The stopping threshold $\tau$ remains heuristic; a principled, non-heuristic basis selection criterion is lacking.
Progressive training is inherently sequential, limiting efficiency on large-scale problems.
Experiments are confined to low-dimensional dynamical systems; performance on high-dimensional complex settings (PDEs, vision tasks) is unknown.
Constants in the generalization bounds may be large; while non-vacuous, their practical tightness remains to be verified.
End-to-end integration with downstream applications (e.g., robotic control, trajectory prediction) has not been explored.

Kernel methods (GP/KRR/SVM): theoretically rigorous but poorly scalable; Function Encoders address this limitation while preserving theoretical properties.
Kernel approximations (Nyström / random Fourier features): alleviate computational cost but use fixed kernels that cannot adapt to data.
Deep kernel learning: parameterized kernels enhance expressiveness but retain $\mathcal{O}(m)$ inference cost.
Dictionary learning / Koopman / SINDy: also learn basis functions but pursue different objectives (sparse recovery / dynamics linearization).
Insight: the kernel-theoretic perspective on Function Encoders may provide theoretical analysis tools for other transfer learning approaches.

Rating¶

Novelty: ★★★★☆ — The unifying perspective has theoretical originality, though Function Encoders themselves are not new.

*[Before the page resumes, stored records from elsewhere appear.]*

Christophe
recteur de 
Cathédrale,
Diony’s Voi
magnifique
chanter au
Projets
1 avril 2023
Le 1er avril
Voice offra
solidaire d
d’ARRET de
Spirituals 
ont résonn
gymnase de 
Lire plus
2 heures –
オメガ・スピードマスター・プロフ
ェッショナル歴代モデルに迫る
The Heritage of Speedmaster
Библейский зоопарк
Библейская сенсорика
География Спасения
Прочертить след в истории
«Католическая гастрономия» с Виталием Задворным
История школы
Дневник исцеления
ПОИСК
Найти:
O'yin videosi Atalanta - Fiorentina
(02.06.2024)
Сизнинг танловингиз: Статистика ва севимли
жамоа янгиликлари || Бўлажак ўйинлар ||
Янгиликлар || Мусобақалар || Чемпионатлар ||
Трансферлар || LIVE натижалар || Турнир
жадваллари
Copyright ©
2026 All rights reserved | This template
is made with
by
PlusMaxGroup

Technical depth: ★★★★★ — Dual theoretical analysis via Rademacher complexity and PAC-Bayes; the truncated Gaussian technique has independent value.

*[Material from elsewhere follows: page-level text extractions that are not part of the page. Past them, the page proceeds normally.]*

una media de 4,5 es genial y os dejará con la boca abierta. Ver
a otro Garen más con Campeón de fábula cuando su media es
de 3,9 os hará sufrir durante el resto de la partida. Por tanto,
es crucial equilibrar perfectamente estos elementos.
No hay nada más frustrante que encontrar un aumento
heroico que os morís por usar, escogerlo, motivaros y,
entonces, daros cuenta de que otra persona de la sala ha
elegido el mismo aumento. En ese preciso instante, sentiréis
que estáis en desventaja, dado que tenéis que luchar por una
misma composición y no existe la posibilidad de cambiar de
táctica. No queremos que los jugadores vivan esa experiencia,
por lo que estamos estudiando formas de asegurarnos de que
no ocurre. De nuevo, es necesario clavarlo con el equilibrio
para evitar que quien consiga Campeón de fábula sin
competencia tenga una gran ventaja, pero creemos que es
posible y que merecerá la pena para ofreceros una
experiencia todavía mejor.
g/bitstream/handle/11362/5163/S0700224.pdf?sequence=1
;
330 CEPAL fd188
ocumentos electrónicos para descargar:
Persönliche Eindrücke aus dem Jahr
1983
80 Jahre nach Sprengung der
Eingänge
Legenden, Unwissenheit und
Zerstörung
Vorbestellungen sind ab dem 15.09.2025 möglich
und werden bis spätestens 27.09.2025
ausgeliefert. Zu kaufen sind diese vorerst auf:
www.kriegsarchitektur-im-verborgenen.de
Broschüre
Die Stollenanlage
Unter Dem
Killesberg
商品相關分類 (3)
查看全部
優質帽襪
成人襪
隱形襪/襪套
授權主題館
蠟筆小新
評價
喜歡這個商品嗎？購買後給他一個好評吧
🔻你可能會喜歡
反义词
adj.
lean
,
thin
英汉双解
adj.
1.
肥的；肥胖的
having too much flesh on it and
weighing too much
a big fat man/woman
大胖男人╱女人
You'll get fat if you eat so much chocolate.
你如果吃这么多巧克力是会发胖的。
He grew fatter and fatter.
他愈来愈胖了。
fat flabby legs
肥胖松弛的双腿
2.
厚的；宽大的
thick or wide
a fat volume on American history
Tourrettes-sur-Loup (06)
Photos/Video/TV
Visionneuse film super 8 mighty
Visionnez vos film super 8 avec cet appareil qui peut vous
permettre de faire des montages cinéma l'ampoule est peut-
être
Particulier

Experimental persuasiveness: ★★★★☆ — Polynomial verification is thorough and dynamical system results are compelling, but large-scale experiments are absent.
Practical value: ★★★☆☆ — Theoretical contributions outweigh immediate applicability; compact bases show potential for embedded systems.
Clarity: ★★★★★ — Theoretical derivations are well-structured and the experimental design builds progressively.